- 提示された文章:
まず前提として、キラルな基質とキラルな試薬 (もしくは触媒) を反応させたとき、その立体化学の組み合わせによって反応速度や立体選択性に大きく影響を与えます。それぞれの立体化学の組み合わせが協調的の場合、マッチの反応が進行し、高い選択性が得られる傾向が高いですが、拮抗する場合は、ミスマッチの反応が進行となり、収率や選択制が低下する傾向にあります。今回は、マッチとミスマッチの両反応を利用し、生成物の立体を自在にコントロールする必要がありました。特に、このようなアルドール体を原料とした際のミスマッチアリル化反応は困難な課題であることが知られていました (Fig.3-1)。

このような背景のもと、ミスマッチアリル化反応の初期検討を行ったところ、目的のジアステレオマー:他ジアステレオマー ≒ 1:3 の比率で得られました。そこから、種々不斉リガンドを合成し、検討しましたが、この比率が向上する傾向はみられませんでした。この当時は、毎日、もう無理かもしれない…という感情が続いていました。そのような日々を過ごしていた中、不斉リガンドの検討を行うだけでなく、反応条件そのものを見直すことに舵を切りました。具体的には、環状ヘミアセタールから開環させながらアルデヒドを生成させる役割を果たしているホウ素試薬とその開環手法を変更しました。すると、目的のジアステレオマー:他ジアステレオマー ≒ 2:1まで向上しました。そこから、改めて不斉リガンドの検討を行ったところ、最終的には 9:1 まで向上させることに成功しました。選択性が上がってきた際には、本来喜ぶべきはずなのですが、もっと収率や選択性を上げてほしいという要求があるのではないかと怯えていました(笑)。

次にトリプルアルドール体を原料としたときの、アリル化反応が大きな課題でした (Fig.3-2) 。すなわち、長鎖 1,3‐ポリオール合成を志向したときの連続的アリル化反応が問題となっていました。本反応を行った際には、ダブルアルドール体を原料とした時のそれとは、反応進行度合が全く異なるものでした。実際に、初期検討段階では 0% 収率を何度も叩き出しました。この時も、ミスマッチアリル化の時と同様に反応終了後の TLC を見る毎に絶望していました。何とかして収率を上げなければならないと焦っていましたが、一度立ち止まり、反応が進行しない原因を把握することに努めました。具体的には、ウェットな実験のみならず遷移状態計算も行いながら、問題解決を図りました。その結果、原料として用いたトリプルアルドール体はダブルアルドール体と比較して開環効率 (環状ヘミアセタールからアルデヒド体への変換効率) が著しく低下していることが分かりました。そこから、開環効率を上げるために何をすべきかという考えのみにシフトしました。そして、イソプロパノールの添加と昇温をするということが本反応進行のキーファクターであることを突き止めました。

以上のような経験から、研究がうまく進まないことは、日常茶飯事ですが、焦らずに時には立ち止まって時間をかけて考えることも重要だということを、身をもって実感しました。

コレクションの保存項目
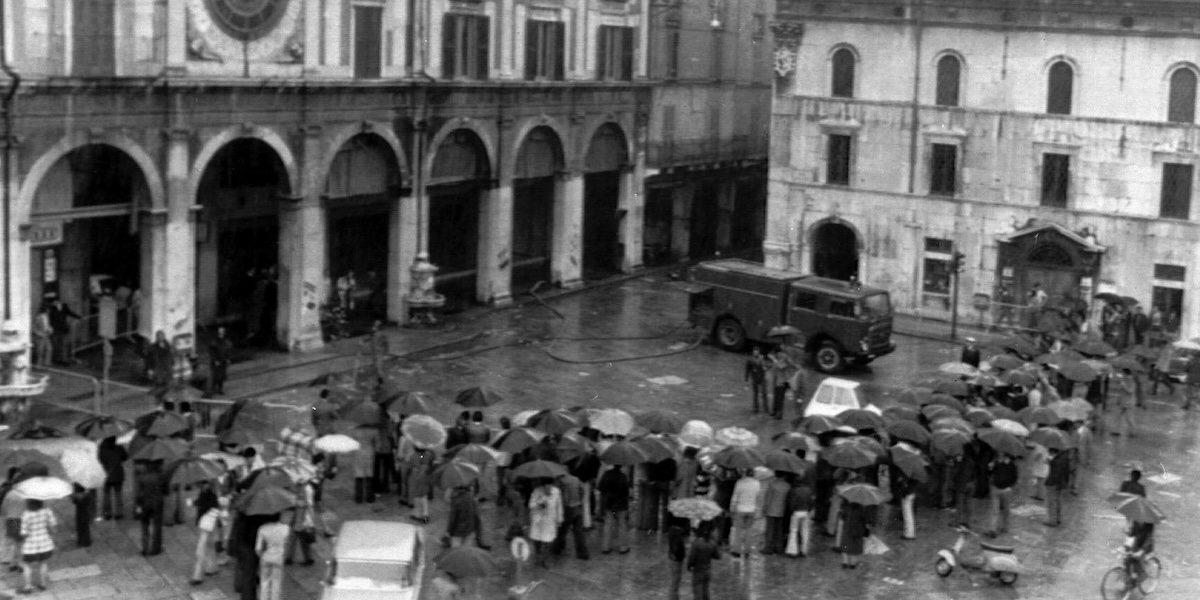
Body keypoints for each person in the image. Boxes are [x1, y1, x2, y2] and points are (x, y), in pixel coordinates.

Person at [18, 499, 57, 594]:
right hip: (45, 544)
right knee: (43, 563)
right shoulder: (47, 511)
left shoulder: (26, 514)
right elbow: (53, 527)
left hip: (30, 546)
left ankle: (28, 586)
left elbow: (24, 533)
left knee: (26, 564)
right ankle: (43, 584)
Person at [191, 495, 228, 585]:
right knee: (210, 547)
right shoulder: (216, 508)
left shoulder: (206, 509)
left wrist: (194, 502)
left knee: (201, 551)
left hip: (207, 528)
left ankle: (197, 576)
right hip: (212, 528)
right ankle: (212, 568)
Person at [552, 472, 589, 559]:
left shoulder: (561, 481)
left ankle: (557, 547)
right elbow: (582, 491)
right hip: (577, 507)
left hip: (568, 508)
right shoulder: (576, 479)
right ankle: (583, 553)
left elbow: (562, 496)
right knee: (579, 532)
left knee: (562, 530)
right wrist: (579, 500)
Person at [528, 478, 563, 568]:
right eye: (546, 486)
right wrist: (540, 503)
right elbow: (531, 504)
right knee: (537, 540)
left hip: (550, 520)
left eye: (550, 486)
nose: (548, 488)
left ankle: (545, 560)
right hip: (538, 520)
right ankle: (538, 556)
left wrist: (559, 519)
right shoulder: (536, 491)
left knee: (548, 541)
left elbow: (559, 506)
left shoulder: (556, 491)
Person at [256, 513, 290, 600]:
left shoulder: (262, 528)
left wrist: (261, 556)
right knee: (277, 582)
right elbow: (287, 545)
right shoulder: (286, 528)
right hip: (279, 557)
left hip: (266, 557)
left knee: (264, 581)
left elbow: (258, 548)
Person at [597, 464, 631, 554]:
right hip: (621, 505)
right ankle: (623, 547)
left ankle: (606, 547)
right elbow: (626, 492)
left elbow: (600, 487)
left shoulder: (607, 474)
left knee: (608, 524)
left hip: (610, 504)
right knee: (621, 524)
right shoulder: (623, 477)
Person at [729, 468, 761, 557]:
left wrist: (732, 509)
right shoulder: (757, 484)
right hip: (752, 509)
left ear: (745, 473)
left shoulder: (740, 482)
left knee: (738, 530)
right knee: (749, 530)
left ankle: (737, 550)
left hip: (740, 509)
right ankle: (747, 551)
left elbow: (735, 497)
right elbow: (758, 498)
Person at [136, 462, 166, 555]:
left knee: (144, 526)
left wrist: (138, 505)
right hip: (157, 503)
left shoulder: (141, 477)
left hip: (145, 503)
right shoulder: (160, 476)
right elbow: (166, 490)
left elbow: (138, 494)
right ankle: (155, 549)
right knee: (157, 526)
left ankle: (145, 548)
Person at [285, 479, 317, 565]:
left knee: (303, 541)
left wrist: (296, 501)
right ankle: (290, 558)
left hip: (302, 520)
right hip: (297, 519)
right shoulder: (301, 490)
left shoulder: (307, 490)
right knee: (293, 540)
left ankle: (307, 559)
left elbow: (307, 504)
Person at [686, 523, 720, 600]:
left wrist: (689, 566)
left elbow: (691, 558)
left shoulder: (696, 543)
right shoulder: (711, 543)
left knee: (698, 593)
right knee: (705, 592)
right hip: (707, 571)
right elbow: (718, 556)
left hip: (698, 571)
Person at [987, 453, 1018, 537]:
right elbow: (990, 473)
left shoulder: (1013, 466)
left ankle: (1005, 526)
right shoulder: (997, 463)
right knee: (995, 510)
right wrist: (990, 467)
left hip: (1006, 490)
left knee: (1006, 510)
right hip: (996, 489)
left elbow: (1015, 478)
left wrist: (1010, 487)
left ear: (1008, 457)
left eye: (1004, 456)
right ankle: (993, 529)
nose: (1002, 457)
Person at [760, 471, 791, 554]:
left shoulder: (772, 485)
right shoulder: (787, 486)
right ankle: (778, 547)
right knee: (779, 530)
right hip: (782, 511)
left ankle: (768, 547)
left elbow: (768, 498)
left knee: (770, 530)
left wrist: (764, 509)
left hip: (771, 510)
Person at [98, 436, 128, 520]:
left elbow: (99, 460)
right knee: (118, 494)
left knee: (106, 494)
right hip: (118, 473)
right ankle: (119, 513)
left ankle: (107, 513)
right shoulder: (118, 447)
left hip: (106, 474)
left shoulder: (101, 448)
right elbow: (125, 457)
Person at [46, 297, 80, 365]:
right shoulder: (51, 309)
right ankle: (58, 359)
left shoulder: (64, 306)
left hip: (63, 329)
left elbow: (70, 312)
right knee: (56, 345)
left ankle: (63, 360)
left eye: (55, 302)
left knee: (64, 345)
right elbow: (49, 319)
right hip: (55, 330)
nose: (54, 304)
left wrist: (78, 317)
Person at [766, 345, 797, 420]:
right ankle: (774, 411)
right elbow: (772, 367)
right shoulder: (779, 358)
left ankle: (779, 414)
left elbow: (781, 366)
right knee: (776, 397)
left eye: (777, 353)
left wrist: (774, 359)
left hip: (782, 382)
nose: (777, 355)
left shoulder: (784, 358)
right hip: (776, 381)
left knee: (780, 398)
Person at [407, 447, 435, 523]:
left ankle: (418, 514)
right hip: (425, 477)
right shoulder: (428, 455)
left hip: (416, 477)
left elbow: (411, 465)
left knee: (417, 497)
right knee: (424, 496)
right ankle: (425, 515)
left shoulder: (415, 456)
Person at [1043, 447, 1070, 527]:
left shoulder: (1056, 461)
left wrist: (1051, 462)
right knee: (1057, 501)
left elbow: (1055, 473)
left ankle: (1052, 521)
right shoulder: (1064, 457)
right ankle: (1058, 518)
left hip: (1053, 483)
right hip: (1061, 483)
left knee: (1051, 502)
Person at [839, 501, 868, 569]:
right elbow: (865, 520)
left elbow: (842, 516)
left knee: (845, 545)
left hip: (848, 530)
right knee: (855, 548)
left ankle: (845, 562)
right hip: (858, 531)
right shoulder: (862, 509)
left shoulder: (847, 507)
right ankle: (853, 563)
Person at [208, 327, 232, 397]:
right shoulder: (214, 342)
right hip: (216, 362)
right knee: (214, 376)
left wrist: (228, 359)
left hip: (222, 361)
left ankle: (220, 389)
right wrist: (214, 360)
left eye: (222, 332)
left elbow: (228, 350)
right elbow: (212, 352)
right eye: (220, 332)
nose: (221, 334)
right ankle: (212, 389)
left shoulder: (226, 342)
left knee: (221, 377)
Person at [667, 523, 688, 600]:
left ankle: (674, 597)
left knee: (674, 581)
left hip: (673, 561)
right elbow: (676, 550)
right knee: (675, 582)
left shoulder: (672, 537)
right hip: (676, 562)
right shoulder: (678, 539)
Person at [69, 483, 94, 548]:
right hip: (86, 513)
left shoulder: (76, 497)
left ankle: (80, 541)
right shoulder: (87, 495)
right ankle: (87, 541)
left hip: (79, 514)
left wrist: (71, 495)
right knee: (86, 528)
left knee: (79, 528)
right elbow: (91, 499)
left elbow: (73, 501)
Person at [744, 345, 768, 413]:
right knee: (755, 394)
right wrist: (746, 380)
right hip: (755, 378)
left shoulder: (762, 358)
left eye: (757, 352)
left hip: (762, 378)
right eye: (754, 352)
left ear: (759, 352)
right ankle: (756, 408)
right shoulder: (750, 360)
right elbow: (747, 370)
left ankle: (766, 408)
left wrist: (765, 368)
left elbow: (766, 367)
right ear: (753, 352)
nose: (755, 353)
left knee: (764, 393)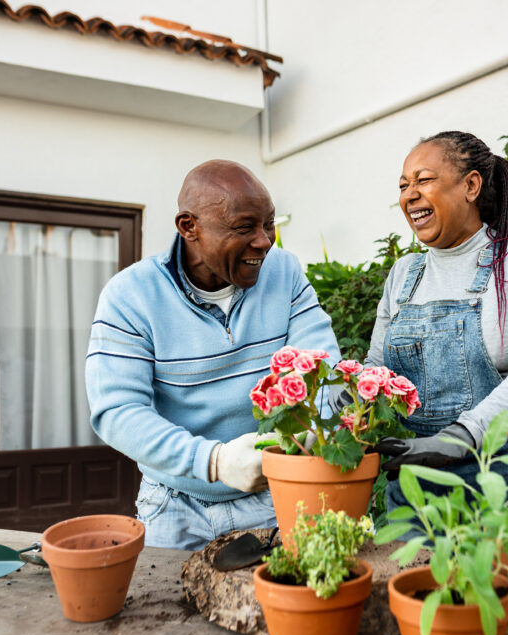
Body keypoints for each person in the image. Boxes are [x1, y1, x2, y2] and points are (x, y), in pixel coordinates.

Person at [85, 160, 340, 551]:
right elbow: (117, 411)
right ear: (189, 227)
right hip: (174, 505)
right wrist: (214, 461)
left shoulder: (284, 273)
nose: (264, 241)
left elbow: (324, 372)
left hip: (274, 495)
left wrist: (306, 438)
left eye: (269, 223)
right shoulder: (131, 296)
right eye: (244, 227)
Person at [367, 131, 508, 508]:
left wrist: (462, 435)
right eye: (402, 185)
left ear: (471, 185)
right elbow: (376, 371)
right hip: (417, 481)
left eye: (423, 180)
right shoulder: (403, 273)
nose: (409, 195)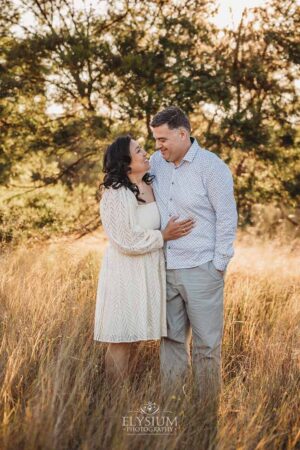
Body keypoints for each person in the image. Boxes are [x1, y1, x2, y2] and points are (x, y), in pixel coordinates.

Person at [150, 106, 238, 411]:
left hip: (202, 269)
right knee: (171, 342)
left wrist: (218, 266)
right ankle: (174, 409)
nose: (158, 146)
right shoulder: (155, 164)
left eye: (163, 139)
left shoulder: (212, 167)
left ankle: (204, 413)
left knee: (206, 347)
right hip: (166, 268)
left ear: (182, 134)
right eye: (155, 140)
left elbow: (227, 217)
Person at [94, 135, 195, 384]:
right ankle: (116, 399)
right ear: (126, 163)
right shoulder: (116, 193)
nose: (145, 153)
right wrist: (163, 236)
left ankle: (128, 392)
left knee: (135, 334)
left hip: (147, 271)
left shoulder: (151, 185)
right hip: (124, 274)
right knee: (121, 338)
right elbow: (125, 239)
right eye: (138, 150)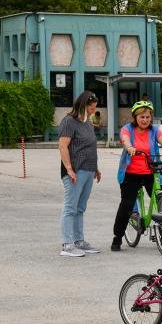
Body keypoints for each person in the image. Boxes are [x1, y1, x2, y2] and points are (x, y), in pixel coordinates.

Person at [111, 100, 162, 251]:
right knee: (126, 205)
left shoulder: (154, 131)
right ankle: (117, 237)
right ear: (135, 117)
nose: (144, 120)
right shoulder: (128, 129)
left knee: (160, 199)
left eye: (147, 117)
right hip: (131, 173)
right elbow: (125, 139)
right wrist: (130, 147)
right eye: (141, 117)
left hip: (151, 171)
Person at [58, 91, 102, 257]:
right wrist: (69, 169)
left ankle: (79, 241)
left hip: (88, 170)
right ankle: (67, 244)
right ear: (83, 105)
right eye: (91, 108)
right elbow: (63, 146)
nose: (93, 111)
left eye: (94, 108)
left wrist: (95, 168)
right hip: (75, 171)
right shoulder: (69, 121)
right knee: (70, 207)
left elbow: (89, 147)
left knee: (80, 208)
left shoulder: (87, 123)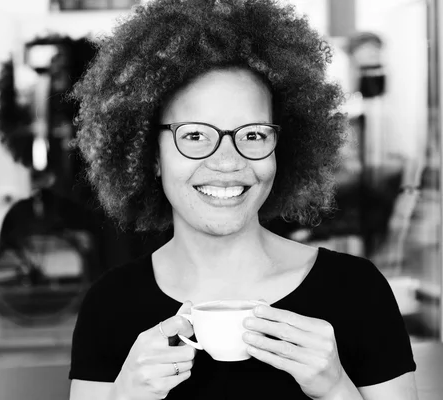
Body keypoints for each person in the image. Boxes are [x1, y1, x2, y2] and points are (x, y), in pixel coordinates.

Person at [68, 0, 418, 398]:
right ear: (151, 155)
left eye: (252, 135)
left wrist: (336, 388)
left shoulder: (358, 292)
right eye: (195, 135)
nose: (228, 162)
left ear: (279, 148)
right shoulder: (109, 306)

- 取り組む課題:
1. アリル化反応の文章によると、トリプルアルドール体を原料とするアリル化反応を進めるためのキーファクターとして突き止められたのは何か。
2. アリル化反応の文章のうち、「次にトリプルアルドール体を原料としたときの、アリル化反応が大きな課題でした (Fig.3-2) 。すなわち、長鎖」を含む語句で始まり「を、身をもって実感しました。」で終わる部分を、一字も変えずに書き写してください。
3. アリル化反応の文章が終わる最後の文の後に、続きの文章を書き足してください。

- 課題の解答:
1. イソプロパノールの添加と昇温です。

2.
次にトリプルアルドール体を原料としたときの、アリル化反応が大きな課題でした (Fig.3-2) 。すなわち、長鎖 1,3‐ポリオール合成を志向したときの連続的アリル化反応が問題となっていました。本反応を行った際には、ダブルアルドール体を原料とした時のそれとは、反応進行度合が全く異なるものでした。実際に、初期検討段階では 0% 収率を何度も叩き出しました。この時も、ミスマッチアリル化の時と同様に反応終了後の TLC を見る毎に絶望していました。何とかして収率を上げなければならないと焦っていましたが、一度立ち止まり、反応が進行しない原因を把握することに努めました。具体的には、ウェットな実験のみならず遷移状態計算も行いながら、問題解決を図りました。その結果、原料として用いたトリプルアルドール体はダブルアルドール体と比較して開環効率 (環状ヘミアセタールからアルデヒド体への変換効率) が著しく低下していることが分かりました。そこから、開環効率を上げるために何をすべきかという考えのみにシフトしました。そして、イソプロパノールの添加と昇温をするということが本反応進行のキーファクターであることを突き止めました。

以上のような経験から、研究がうまく進まないことは、日常茶飯事ですが、焦らずに時には立ち止まって時間をかけて考えることも重要だということを、身をもって実感しました。

3.
Q4. 将来は化学とどう関わっていきたいですか?

現在、訳あって研究のフィールドから離れてしまっていますが、近い将来、何かしらの形で化学、研究の場に改めて携わることができたら、と考えています。分子レベルで、生命現象から医薬品や機能性材料の合成まで幅広く議論することができるのは、化学研究者の大きな特権なのではないでしょうか。もし、この権利を通じて社会のごく一部にでも寄与できるものなら、私にとって何よりの幸せなことだと考えています。今までアカデミアで行ってきた新規反応開発のような基礎研究、企業で行う医薬品創成のような応用研究のどちらの形であれ、自分が今まで培ってきた知識や経験を活かすことができれば幸いです。

また、研究者が本来の研究に集中できる環境づくりにも携わっていきたいです。今年ノーベル賞を受賞された北川先生が、基礎研究の重要性と若手研究者が研究に充てる時間の確保を訴えていたように、この課題は長年にわたり存在し続けており、未だに十分に解決されていないと感じています。私自身も、この課題解決に向けて何らかの形で関与し、研究者が十分に研究に打ち込める社会の実現に貢献したいと考えています。

Q5. 最後に、読者の皆さんにメッセージをお願いします!

今回の研究を通じて、改めて自分がいかに周囲の人や環境に恵まれていたかを強く感じました。研究室に配属された当初、私は、有機化学の基礎知識も乏しく、実験技術も全くないマイナス状態からのスタートでした。それにも関わらず、三ツ沼先生は一から丁寧に指導してくださりました。この丁寧な指導があったからこそ、運よくこのような成果として形にするところまでたどり着くことができました。

また、現在和歌山県立医科大学でご活躍されている澤崎さんをはじめ、同研究室に所属していた先輩方からは、研究内容や独自の実験手法を教えていただいたことに加え、プライベートな面でも多くの気遣いをいただきました。そのおかげで、研究生活を楽しく、前向きに過ごすことができました。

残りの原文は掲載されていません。